GIVEN RECORDS.
%%
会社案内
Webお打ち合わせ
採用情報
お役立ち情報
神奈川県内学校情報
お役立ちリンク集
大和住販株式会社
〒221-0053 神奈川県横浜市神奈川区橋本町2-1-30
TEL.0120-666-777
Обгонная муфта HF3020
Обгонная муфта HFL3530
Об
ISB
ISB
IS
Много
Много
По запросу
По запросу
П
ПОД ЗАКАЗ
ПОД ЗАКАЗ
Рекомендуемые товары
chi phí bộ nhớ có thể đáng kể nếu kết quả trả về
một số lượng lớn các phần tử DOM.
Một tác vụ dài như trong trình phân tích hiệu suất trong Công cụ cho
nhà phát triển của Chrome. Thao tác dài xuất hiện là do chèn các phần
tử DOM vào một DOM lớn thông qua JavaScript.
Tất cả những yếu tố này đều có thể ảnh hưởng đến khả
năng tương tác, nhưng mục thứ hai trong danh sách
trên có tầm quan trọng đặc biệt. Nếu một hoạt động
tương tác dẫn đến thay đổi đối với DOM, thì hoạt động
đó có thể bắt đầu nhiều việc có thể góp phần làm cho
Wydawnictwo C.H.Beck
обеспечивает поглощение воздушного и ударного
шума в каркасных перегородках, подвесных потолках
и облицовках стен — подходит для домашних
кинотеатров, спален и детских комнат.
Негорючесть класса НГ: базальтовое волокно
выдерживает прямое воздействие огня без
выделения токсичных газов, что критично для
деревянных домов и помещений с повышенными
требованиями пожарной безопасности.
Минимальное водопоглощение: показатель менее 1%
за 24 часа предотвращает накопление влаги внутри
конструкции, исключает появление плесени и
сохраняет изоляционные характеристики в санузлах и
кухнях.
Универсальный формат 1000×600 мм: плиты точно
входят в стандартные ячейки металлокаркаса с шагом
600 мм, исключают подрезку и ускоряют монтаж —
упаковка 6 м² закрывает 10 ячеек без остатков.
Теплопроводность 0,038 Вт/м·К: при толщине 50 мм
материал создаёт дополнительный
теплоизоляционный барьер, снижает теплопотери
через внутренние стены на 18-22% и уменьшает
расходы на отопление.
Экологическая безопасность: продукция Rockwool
%%
%%
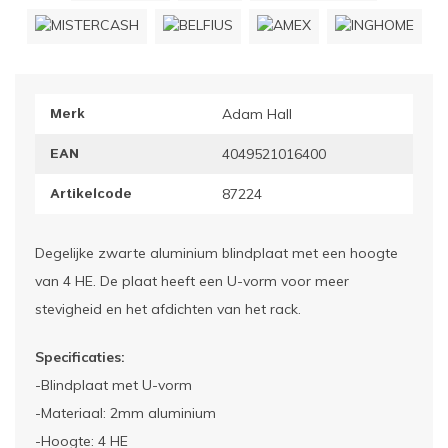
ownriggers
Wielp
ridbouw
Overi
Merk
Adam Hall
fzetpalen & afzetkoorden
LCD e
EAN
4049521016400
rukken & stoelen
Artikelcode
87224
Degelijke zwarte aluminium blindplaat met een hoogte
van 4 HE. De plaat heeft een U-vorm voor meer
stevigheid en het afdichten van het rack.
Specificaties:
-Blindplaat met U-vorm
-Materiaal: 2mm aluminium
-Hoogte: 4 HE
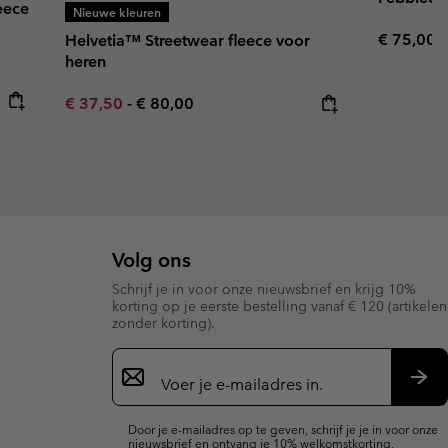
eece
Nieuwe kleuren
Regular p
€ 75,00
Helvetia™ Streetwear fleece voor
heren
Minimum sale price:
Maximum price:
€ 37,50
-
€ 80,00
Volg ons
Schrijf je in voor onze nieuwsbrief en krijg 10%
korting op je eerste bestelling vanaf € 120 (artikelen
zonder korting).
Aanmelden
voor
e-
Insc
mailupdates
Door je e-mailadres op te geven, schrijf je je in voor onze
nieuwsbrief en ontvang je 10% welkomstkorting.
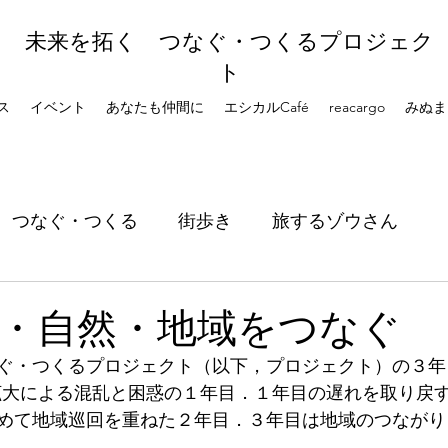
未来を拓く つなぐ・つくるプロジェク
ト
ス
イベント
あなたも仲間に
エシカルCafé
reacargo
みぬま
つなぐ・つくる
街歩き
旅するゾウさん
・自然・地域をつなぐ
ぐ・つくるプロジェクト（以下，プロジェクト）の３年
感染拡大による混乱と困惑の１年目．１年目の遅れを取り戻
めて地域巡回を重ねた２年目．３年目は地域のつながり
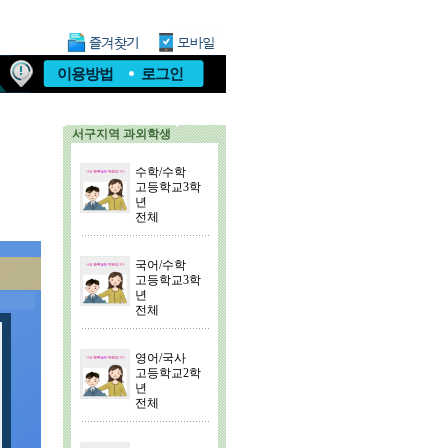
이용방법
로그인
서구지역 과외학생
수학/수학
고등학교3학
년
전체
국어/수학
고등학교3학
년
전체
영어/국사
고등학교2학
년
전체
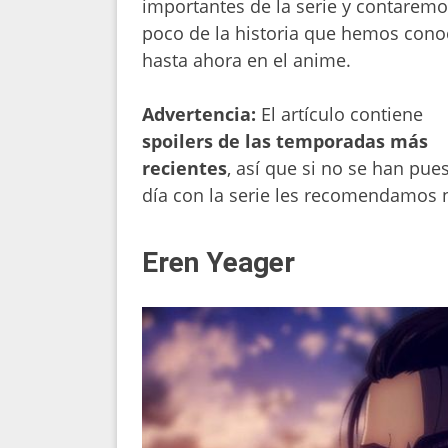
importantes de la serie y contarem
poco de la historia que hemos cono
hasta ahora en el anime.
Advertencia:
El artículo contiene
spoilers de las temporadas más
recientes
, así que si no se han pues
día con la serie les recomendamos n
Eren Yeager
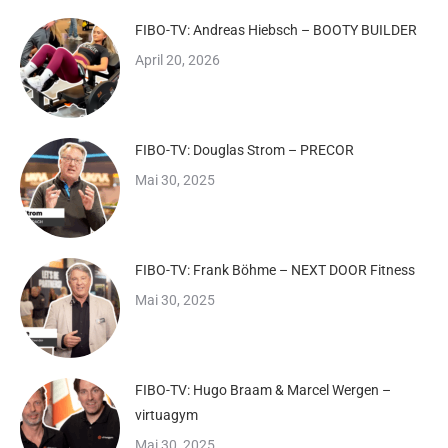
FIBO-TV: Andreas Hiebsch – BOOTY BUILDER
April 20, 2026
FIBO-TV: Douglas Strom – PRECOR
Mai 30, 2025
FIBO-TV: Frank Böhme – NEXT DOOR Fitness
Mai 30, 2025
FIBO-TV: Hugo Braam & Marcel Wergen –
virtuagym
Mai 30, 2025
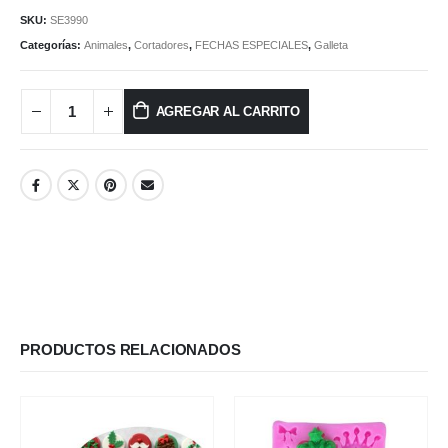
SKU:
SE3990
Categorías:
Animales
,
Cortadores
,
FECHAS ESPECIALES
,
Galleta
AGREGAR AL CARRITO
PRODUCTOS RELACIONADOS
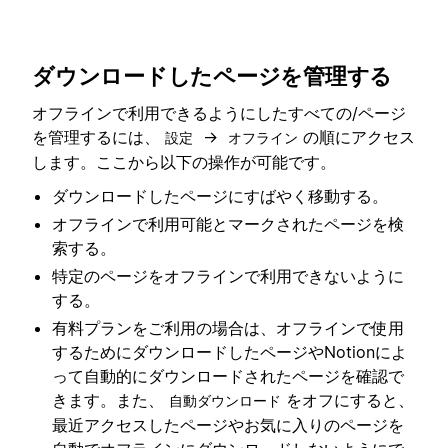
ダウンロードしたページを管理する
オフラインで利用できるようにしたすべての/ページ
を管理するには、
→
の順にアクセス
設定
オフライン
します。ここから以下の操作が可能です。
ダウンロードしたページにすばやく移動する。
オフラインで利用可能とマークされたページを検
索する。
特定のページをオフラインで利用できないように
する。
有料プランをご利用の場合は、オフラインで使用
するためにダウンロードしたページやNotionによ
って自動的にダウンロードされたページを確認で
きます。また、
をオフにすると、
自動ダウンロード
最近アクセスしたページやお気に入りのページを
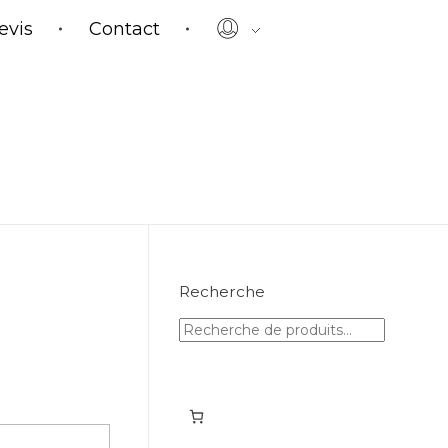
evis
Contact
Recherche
%%
TO DO.
Look in the material above for the line with "một số lượng lớn các phần tử DOM." and the line with "обеспечивает поглощение воздушного и ударного", and transcribe exactly those lines and all lines between them, nothing more.

SOLUTION FOR THIS PROBLEM.
một số lượng lớn các phần tử DOM.
Một tác vụ dài như trong trình phân tích hiệu suất trong Công cụ cho
nhà phát triển của Chrome. Thao tác dài xuất hiện là do chèn các phần
tử DOM vào một DOM lớn thông qua JavaScript.
Tất cả những yếu tố này đều có thể ảnh hưởng đến khả
năng tương tác, nhưng mục thứ hai trong danh sách
trên có tầm quan trọng đặc biệt. Nếu một hoạt động
tương tác dẫn đến thay đổi đối với DOM, thì hoạt động
đó có thể bắt đầu nhiều việc có thể góp phần làm cho
Wydawnictwo C.H.Beck
обеспечивает поглощение воздушного и ударного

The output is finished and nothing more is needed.